Just wanted to throw in my support for a tablet--I've used mine everyday for the past year and a half and wouldn't go back. I have a Macbook, so I bought an external tablet, the Wacom Intuos4, which is the perfect size to sit on top of my 13' Macbook so that it takes up no additional space and I can easily write with it on my lap.
It was kind of expensive ($200 for the small size, plus about $50 for a more realistic feeling stylus/pen), but I also bought the non-entry level tablet (which is closer to $80 I think, but I don't think they have an "eraser") because I'm a photographer and I also use the tablet for Photoshop. If my tablet failed I'd buy the exact same one in a heartbeat, without any hesitation.
Writing is definitely slower than typing. However, what I've found is (for me at least) there are lots and lots of times that I wanted to draw an arrow to something in a slide, or put a circle around it, underline it, etc. While you can do that on powerpoint, it takes a long time and is inconvenient. I draw arrows all the same (think of anatomy, metabolism pathways, pathology/histology slides, etc.) I also enjoy writing far more than typing. It feels more natural, and I really hated reading notes typed in Powerpoint. (In case others would say to just taking notes on paper, I got tired of spending so much time/money to print the slides, and like the fact that with a laptop I can have all my notes with me all the time. It was hard to accept that after taking notes on paper my whole life, but I can't deny how indispensable a computer is in med school)

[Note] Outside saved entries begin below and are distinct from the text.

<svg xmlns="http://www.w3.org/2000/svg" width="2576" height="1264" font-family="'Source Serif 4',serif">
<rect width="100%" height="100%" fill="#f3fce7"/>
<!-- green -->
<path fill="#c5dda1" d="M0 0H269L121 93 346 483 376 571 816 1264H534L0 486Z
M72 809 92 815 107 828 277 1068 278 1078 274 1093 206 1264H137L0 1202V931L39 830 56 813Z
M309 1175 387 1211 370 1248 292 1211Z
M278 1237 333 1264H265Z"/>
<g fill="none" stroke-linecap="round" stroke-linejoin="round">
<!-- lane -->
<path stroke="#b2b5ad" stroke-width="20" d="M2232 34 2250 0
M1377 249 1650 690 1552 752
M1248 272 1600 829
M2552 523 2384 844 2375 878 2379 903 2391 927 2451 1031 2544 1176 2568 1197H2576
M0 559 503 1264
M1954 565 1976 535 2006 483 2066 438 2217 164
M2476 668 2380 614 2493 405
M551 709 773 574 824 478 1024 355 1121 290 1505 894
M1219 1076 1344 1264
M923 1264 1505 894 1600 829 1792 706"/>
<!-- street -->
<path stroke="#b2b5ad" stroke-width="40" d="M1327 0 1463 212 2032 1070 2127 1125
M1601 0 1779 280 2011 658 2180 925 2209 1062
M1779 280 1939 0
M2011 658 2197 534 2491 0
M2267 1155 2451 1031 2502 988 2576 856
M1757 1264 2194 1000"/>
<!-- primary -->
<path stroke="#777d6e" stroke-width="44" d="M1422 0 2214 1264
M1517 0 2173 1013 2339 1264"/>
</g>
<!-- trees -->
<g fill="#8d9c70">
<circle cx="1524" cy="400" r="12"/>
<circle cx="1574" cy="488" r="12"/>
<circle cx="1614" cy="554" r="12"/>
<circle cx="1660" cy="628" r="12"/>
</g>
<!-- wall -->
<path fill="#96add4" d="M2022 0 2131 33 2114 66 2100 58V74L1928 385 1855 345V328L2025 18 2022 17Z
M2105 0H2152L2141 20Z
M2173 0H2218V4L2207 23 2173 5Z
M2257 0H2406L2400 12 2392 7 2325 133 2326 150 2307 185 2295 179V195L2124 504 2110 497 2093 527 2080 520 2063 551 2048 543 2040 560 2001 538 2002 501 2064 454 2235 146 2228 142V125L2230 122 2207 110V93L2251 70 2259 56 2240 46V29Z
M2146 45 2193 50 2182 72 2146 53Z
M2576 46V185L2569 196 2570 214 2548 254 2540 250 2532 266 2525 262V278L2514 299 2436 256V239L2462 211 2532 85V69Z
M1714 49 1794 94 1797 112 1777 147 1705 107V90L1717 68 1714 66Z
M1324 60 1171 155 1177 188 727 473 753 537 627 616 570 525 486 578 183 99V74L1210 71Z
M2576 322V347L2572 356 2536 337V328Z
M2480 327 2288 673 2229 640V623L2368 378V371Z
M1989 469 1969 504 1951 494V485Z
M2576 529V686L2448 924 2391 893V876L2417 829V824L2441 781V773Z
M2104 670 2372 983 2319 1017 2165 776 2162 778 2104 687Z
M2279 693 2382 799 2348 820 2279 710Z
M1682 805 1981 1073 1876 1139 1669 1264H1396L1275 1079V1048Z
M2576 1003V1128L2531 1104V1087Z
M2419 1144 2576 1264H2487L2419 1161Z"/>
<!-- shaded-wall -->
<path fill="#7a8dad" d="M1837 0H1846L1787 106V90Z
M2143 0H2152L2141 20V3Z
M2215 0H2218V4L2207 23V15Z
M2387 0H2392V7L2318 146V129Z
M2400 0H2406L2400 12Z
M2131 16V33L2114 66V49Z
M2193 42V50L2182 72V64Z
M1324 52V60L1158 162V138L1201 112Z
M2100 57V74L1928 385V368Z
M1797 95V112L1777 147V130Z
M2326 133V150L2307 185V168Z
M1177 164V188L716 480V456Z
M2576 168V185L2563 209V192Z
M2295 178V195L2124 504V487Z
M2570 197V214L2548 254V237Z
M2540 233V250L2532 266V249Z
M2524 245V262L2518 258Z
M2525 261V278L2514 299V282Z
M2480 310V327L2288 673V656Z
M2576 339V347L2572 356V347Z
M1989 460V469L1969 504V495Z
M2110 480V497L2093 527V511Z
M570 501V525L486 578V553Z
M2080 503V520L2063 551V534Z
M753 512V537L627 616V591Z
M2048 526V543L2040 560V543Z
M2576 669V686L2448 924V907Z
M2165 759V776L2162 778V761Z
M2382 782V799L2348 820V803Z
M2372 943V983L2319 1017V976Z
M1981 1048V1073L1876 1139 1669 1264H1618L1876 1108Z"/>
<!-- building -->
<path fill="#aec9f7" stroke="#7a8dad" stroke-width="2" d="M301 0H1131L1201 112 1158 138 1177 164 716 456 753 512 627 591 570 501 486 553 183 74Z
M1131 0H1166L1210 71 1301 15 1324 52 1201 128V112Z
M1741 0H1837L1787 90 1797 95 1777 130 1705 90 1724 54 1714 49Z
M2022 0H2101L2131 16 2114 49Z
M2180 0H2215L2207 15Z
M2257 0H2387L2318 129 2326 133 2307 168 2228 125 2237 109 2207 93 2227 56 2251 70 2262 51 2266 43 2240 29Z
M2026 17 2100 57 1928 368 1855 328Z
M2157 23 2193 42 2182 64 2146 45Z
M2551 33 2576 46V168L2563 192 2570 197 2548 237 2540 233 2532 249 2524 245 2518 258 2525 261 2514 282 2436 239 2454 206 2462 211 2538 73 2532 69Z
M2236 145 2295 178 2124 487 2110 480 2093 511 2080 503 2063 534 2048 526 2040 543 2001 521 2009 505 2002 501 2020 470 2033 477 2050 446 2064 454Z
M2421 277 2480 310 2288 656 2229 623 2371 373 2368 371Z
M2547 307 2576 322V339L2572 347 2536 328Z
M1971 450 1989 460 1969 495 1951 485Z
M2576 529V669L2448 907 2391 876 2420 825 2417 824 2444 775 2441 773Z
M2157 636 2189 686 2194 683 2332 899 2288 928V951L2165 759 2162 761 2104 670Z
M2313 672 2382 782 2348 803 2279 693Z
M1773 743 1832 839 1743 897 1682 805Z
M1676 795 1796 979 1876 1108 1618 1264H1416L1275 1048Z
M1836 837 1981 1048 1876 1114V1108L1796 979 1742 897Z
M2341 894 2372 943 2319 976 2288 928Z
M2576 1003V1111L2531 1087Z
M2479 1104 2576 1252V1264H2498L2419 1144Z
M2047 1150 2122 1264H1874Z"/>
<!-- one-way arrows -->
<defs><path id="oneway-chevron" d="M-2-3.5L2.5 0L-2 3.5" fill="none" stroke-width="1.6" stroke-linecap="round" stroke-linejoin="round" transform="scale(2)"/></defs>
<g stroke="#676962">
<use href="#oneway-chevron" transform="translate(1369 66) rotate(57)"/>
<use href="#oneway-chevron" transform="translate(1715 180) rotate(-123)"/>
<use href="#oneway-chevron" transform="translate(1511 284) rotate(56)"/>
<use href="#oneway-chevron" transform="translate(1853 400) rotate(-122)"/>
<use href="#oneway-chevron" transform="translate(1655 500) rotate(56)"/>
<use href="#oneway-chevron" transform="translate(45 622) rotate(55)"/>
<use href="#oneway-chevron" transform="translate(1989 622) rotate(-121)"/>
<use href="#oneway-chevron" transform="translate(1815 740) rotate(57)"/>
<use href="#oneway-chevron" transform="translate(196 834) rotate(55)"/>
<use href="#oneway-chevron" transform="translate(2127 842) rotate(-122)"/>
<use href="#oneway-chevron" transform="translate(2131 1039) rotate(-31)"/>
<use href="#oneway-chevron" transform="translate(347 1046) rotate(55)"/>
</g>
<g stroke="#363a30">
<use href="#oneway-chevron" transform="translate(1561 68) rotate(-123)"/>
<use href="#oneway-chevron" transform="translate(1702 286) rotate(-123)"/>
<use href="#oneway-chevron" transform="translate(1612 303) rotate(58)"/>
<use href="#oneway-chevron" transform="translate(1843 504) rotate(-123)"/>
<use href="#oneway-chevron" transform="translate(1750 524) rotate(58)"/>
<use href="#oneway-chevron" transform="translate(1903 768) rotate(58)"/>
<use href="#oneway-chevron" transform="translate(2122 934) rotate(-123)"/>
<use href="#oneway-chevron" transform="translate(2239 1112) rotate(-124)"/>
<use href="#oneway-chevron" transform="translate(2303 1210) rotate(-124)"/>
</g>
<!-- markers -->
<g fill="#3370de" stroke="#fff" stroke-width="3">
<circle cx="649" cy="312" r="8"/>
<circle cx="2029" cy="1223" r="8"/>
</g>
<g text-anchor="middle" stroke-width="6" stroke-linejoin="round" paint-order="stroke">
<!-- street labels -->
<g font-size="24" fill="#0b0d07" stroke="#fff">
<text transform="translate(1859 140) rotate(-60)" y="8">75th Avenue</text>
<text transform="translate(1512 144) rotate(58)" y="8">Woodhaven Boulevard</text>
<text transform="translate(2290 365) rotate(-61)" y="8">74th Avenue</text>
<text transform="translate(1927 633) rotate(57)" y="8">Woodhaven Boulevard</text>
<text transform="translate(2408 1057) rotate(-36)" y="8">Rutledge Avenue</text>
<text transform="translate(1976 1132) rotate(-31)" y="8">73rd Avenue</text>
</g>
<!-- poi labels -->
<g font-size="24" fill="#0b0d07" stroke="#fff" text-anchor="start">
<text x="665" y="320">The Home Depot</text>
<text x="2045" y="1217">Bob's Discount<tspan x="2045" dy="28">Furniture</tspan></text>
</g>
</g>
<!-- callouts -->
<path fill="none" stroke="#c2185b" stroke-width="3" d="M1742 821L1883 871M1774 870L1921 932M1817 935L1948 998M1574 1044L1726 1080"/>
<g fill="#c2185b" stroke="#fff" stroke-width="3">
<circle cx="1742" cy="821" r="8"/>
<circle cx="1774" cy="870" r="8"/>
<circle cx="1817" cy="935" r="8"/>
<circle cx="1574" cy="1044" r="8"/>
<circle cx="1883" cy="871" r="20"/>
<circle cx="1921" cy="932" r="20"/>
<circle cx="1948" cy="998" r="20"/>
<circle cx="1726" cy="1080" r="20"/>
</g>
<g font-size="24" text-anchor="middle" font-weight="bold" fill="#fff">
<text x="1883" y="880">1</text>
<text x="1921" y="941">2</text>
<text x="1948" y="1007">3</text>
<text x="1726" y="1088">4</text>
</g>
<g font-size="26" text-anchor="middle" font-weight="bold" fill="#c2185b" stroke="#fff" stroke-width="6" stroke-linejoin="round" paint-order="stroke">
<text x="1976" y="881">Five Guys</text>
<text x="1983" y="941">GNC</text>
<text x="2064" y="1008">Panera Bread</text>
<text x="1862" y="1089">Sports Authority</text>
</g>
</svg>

A tablet just made more sense for me. In my class of about 150 students, there are probably about 2-3 with tablet PCs and another 10-15 that have external tablets like me (not all of them use them all the time--it depends on the lecture content. Regardless of content, I use mine all the time). PC users use OneNote, and Mac users seem to mostly use Powerpoint to write directly on the slides. I use Curio which preserves pressure-sensitive writing and also allows me to write on the powerpoint slide or off to the side of it, so that things stay more organized. I believe OneNote is really similar to Curio, but I haven't really used it. But OneNote and Curio are certainly far better than annotating directly onto the slide image using Powerpoint.
Regarding the thread, I'd vote for a Mac 🙂 But I hear great things about Lenovo--I believe Lenovo and Toshiba are the most reliable brands, followed by Apple, so obviously you can't go wrong with Lenovo!
I got this Lenovo ideapad (08772AU) at the beginning of 2nd year and I love it. It's fast, really really thin and has good battery life. http://shop.lenovo.com/us/notebooks/ideapad/u-series/u460
I really, really like what I read about the Lenovos, and my school seems to have deals on the Lenovo website. I just don't know how much I want to buy a new laptop for school when my 2 year old, $500 HP is still working pretty well (aside from a broken key and laggy video streaming). I'm kind of over the tablet laptop idea but I'm still thinking of getting a tablet peripheral (probably a Genius over a Wacom, they're generally cheaper and still very nice) since I like to handwrite my notes and that way I can handwrite right on the power points in the computer, right?
I know I could print them but 1, I never remember to actually print the damn things, 2, I'm worried I'll lose them (or my toddler will get her hands on them) and 3, I just don't want to lug all that paper around.